2. The Preeminence of Christ in the Church
Paul starts off in verse 18 by discussing Christ’s function as head of the church. Dr. Augustus Neander says, “The Church is His body by virtue of His entering into communion corporeally with human nature.” This proves the idea that Paul wants his readers to know that Christ exercises his authority in the universe through the church. In verse 18, Paul notes that he is the firstborn from among dead meaning that he is the only to rise from dead and die no more (as opposed to Lazarus who died a second after being raised form the dead in John 11) so that, once again Christ might have supremacy and preeminence in all things thus proving that Christ is sovereign over the living as well as the dead.
In verse 19, Paul explains that it pleased God for his fullness to dwell in his son, Jesus. When you read this verse you must read it in correlation to John 3:34-35 and Matthew 28:18:
“For he whom God has sent utters the words of God, for he gives the Spirit without measure. The Father loves the Son and has given all things into his hand.” – [John 3:34-35 ESV]
“And Jesus came and said to them, “All authority in heaven and on earth has been given to me.” – [Matthew 28:18 ESV]
The father has given all things, including the church, into Christ’s hand and he has all power and all authority.
Verse 20 is the culmination of all this, “..that he might reconcile all things …by making peace through his blood.” Everything that Christ does through the church it is so that all things might be reconciled unto Himself through the shedding of His blood. I found the Apologetics Study Bible enlightening on this verse.

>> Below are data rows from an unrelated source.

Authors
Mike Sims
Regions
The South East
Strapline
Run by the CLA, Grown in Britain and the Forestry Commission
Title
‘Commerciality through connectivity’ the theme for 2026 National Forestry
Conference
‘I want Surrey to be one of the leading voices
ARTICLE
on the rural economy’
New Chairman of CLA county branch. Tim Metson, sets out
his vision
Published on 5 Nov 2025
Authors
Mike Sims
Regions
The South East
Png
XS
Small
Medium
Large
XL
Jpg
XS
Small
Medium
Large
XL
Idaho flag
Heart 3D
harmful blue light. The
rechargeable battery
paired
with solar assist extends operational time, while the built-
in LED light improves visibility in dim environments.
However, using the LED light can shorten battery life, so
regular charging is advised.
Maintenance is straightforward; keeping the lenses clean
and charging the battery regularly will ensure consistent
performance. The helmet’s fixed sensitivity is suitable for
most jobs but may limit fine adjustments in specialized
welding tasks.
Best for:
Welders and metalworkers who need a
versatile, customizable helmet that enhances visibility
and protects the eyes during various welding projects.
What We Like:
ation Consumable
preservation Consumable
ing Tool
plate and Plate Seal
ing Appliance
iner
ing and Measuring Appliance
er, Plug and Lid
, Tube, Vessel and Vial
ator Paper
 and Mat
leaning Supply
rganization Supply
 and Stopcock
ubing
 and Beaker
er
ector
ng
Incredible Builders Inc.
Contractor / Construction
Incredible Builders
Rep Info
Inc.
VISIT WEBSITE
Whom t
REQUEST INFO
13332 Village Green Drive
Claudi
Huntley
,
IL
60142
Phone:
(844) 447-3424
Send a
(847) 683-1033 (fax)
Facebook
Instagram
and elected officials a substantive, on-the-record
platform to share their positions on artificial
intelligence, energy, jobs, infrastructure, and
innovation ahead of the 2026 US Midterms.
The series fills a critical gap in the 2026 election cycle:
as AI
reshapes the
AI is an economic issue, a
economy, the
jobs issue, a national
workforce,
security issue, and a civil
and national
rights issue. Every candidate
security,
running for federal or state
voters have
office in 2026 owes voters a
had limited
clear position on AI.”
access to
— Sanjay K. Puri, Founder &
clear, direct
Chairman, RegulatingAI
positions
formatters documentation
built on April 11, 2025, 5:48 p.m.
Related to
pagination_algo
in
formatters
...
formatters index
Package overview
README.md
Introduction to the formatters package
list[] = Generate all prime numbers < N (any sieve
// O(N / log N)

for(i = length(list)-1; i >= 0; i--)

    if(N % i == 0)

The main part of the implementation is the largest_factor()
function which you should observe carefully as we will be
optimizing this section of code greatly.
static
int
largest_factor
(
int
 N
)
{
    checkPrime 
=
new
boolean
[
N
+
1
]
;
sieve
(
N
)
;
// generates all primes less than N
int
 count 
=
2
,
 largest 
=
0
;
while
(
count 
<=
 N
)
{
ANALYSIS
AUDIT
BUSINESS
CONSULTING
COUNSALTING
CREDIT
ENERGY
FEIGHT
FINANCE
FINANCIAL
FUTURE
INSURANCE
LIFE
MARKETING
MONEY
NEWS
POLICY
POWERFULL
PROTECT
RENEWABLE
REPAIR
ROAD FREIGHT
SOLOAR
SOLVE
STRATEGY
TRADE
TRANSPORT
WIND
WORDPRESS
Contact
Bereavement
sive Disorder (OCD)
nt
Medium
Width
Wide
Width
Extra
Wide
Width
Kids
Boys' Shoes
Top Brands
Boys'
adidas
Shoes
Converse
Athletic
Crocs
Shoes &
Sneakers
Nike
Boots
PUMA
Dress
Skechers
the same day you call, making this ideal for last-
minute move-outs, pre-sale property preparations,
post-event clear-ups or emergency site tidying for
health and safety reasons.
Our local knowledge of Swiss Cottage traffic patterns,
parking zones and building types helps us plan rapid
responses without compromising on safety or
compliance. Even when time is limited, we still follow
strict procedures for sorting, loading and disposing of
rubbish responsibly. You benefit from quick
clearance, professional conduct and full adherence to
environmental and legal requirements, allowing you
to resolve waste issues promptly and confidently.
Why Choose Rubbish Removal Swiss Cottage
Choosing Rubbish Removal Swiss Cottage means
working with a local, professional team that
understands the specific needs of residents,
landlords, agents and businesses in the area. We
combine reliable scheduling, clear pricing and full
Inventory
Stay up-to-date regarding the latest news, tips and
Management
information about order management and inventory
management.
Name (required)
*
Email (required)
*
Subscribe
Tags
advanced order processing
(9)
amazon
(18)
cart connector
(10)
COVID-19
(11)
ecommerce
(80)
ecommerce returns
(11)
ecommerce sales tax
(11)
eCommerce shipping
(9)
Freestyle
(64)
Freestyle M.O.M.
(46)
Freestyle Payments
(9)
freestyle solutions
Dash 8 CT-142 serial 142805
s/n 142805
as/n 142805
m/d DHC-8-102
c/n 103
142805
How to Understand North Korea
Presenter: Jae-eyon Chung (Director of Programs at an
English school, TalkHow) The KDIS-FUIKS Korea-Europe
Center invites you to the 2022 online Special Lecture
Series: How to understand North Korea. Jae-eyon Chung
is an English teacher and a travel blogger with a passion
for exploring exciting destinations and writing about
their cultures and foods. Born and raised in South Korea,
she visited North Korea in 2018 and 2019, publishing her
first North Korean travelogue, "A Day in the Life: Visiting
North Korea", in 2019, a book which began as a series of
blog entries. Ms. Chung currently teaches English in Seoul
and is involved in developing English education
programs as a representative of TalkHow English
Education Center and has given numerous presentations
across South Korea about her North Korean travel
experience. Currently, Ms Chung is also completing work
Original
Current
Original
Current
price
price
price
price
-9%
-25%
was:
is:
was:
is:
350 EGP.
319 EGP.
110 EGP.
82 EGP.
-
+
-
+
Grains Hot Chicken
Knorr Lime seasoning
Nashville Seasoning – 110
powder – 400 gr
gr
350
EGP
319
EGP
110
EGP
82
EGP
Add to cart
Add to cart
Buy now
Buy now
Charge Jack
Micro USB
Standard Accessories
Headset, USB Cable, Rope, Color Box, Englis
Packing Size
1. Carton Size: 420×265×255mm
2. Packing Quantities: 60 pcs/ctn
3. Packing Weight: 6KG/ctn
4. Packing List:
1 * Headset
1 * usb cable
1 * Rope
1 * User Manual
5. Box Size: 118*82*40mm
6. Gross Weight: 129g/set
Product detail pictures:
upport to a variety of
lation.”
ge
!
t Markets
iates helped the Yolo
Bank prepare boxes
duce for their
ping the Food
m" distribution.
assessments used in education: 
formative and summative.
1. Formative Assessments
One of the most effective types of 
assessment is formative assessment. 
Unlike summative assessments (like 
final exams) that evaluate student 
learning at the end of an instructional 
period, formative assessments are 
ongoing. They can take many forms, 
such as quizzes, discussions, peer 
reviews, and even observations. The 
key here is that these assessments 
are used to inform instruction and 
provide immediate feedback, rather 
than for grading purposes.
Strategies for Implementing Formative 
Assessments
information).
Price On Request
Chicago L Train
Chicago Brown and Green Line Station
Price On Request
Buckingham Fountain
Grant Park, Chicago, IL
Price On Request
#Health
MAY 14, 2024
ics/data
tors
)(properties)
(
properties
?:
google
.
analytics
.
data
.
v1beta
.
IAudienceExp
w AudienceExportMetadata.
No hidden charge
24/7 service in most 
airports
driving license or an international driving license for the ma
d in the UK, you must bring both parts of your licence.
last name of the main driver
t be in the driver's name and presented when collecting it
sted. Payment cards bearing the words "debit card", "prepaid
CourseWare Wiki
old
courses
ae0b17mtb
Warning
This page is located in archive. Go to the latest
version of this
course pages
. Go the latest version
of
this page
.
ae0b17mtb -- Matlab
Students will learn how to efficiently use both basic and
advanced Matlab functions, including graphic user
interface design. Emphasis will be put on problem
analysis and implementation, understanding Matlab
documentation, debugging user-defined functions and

“This passage does not teach universalism (all will be saved) but instead points forward to Messiah’s quelling all rebellion, bringing lasting peace to the universe. The “reconciliation” here entails a pacification of evil powers (as 2:15 makes clear).” – The Apologetics Study Bible
In the commentary for Colossians 2:15 the Apologetics Study Bible says:
No contradiction exists here between Paul’s statement that the principalities and powers have been defeated and his assumption elsewhere that the powers are still virulently active and that believers need to fight against them (e.g., Eph 6:12). The cross of Christ is the point of decisive victory over the powers of evil; believers can now be victorious over them through their union with Christ. They will be vanquished once and for all at the end of the age. – The Apologetics Study Bible
There are two realms in which this reconciliation operates: the present and in the future. The present blessing of reconciliation is that you’ve been adopted into the family of God and you are made a co-heir with Christ according to Romans 8:17. The future blessing of reconciliation is that evil work and every power and principality will be obliterated and we (the Church) will enjoy the presence of Christ and be eternally consummated to Him. If you’re wondering about the past blessing of reconciliation it’s this: there is none because the blood of Jesus Christ has washed away your sinful past. The only thing that matters is your present and your future.